Work and Pensions secretary Mel Stride will address MPs in the House of Commons on the decision today (30 March).
The state pension age is currently 66 and due to rise to 67 by 2028 and 68 by 2046.
Ministers were rumoured to be considering an accelerated rise to 68 that could have forced people in their late 40s and early 50s to wait up to an extra year for their state pension
Tom Selby, head of retirement policy at AJ Bell, said: "Given we have literally seen rioting on the streets in France in response to a proposed rise in the state pension age, it comes as no surprise that the UK government has backed away from the idea of accelerating a planned rise in the UK state pension age to 68.
"With less than two years to go until the general election, hiking the state pension age faster would likely have been political suicide for the Conservatives, who are already trailing Labour in the polls.
"The decision will come as a huge relief to people in their late 40s and early 50s who could potentially have been forced to wait an extra 12 months to receive their state pension as a result.

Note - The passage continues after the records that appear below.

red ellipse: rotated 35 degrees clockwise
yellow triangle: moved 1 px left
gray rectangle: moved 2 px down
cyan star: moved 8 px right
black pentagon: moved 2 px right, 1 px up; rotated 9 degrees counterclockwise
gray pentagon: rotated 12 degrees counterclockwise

"Increasing the state pension age faster now would also arguably have been unfair, as average life expectancy has actually fallen recently, while forecasts of future life expectancy improvements have also been significantly scaled back. Given improving life expectancy is one of the primary justifications for raising the state pension age, accelerating the planned rise to age 68 when life expectancy has dipped would be an extremely tough sell, to put it mildly.

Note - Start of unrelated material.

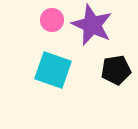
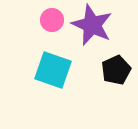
black pentagon: rotated 16 degrees counterclockwise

"However, this might not be the end of the story, with the government expected to say it will push any decision beyond the election. If life expectancy growth returns by then, the next administration will likely be left grappling with this thorny issue once again."
Jon Greer, head of retirement policy at Quilter said: "The Tories understandably look determined to try and claw back some public favour amongst its core voters by delaying its widely anticipated state pension age increase. Any increase would have proven incredibly unpopular and we may see more of these crowd pleasing policies as we head towards the general election.
"The plan to delay has been reportedly due to average lower life expectancy. However, it is forecast that the number of people over State Pension age will grow significantly over the next 20 years whilst the proportion of the working age population to support them will start to fall.
"The delay to increasing the age therefore does put the state pension's long term sustainability into the spotlight and this could be the government simply kicking an inevitability down the road for the next party to take government to deal with. Overall the Government aspire to aim for ‘up to 32%' in the long run as the right proportion of adult life to spend in receipt of the State Pension. As a compromise if they choose not to raise the age then it does not leave the Government with many levers it can pull."
He continued: "The IFS suggest that a one-year increase in the state pension age in the late 2030s would likely save around £8-9 billion a year in today's terms. However, delaying the planned rise in the state pension age to 68 by seven years would cost at least £50 billion.
"It may leave the Government with the choice of reviewing the triple lock and replacing it with a less generous uprating mechanism and/or accepting that funding for state pensions is going to increase through higher taxes (or national insurance). But it's a question of what the general public would dislike least because we face difficult decisions."
"For those worried that this delay is a short-term solution it should be known that the framework for reviewing the State Pension age sets out that there should be a minimum of 10 years' notice for individuals affected by changes so that they can adequately plan."
Greer further said: "There should therefore be no immediate concern for anyone. However, upping contributions to a pension can help make sure that if you do end up having to wait longer to access you state pension then you have enough private pension wealth to bridge the gap.
"Alternatively, you may want to save into different savings vehicles like ISAs so that you can draw on that before you reach an age when you can get access to the state pension. The most important piece of advice is to take ownership and make a plan; don't leave it too late."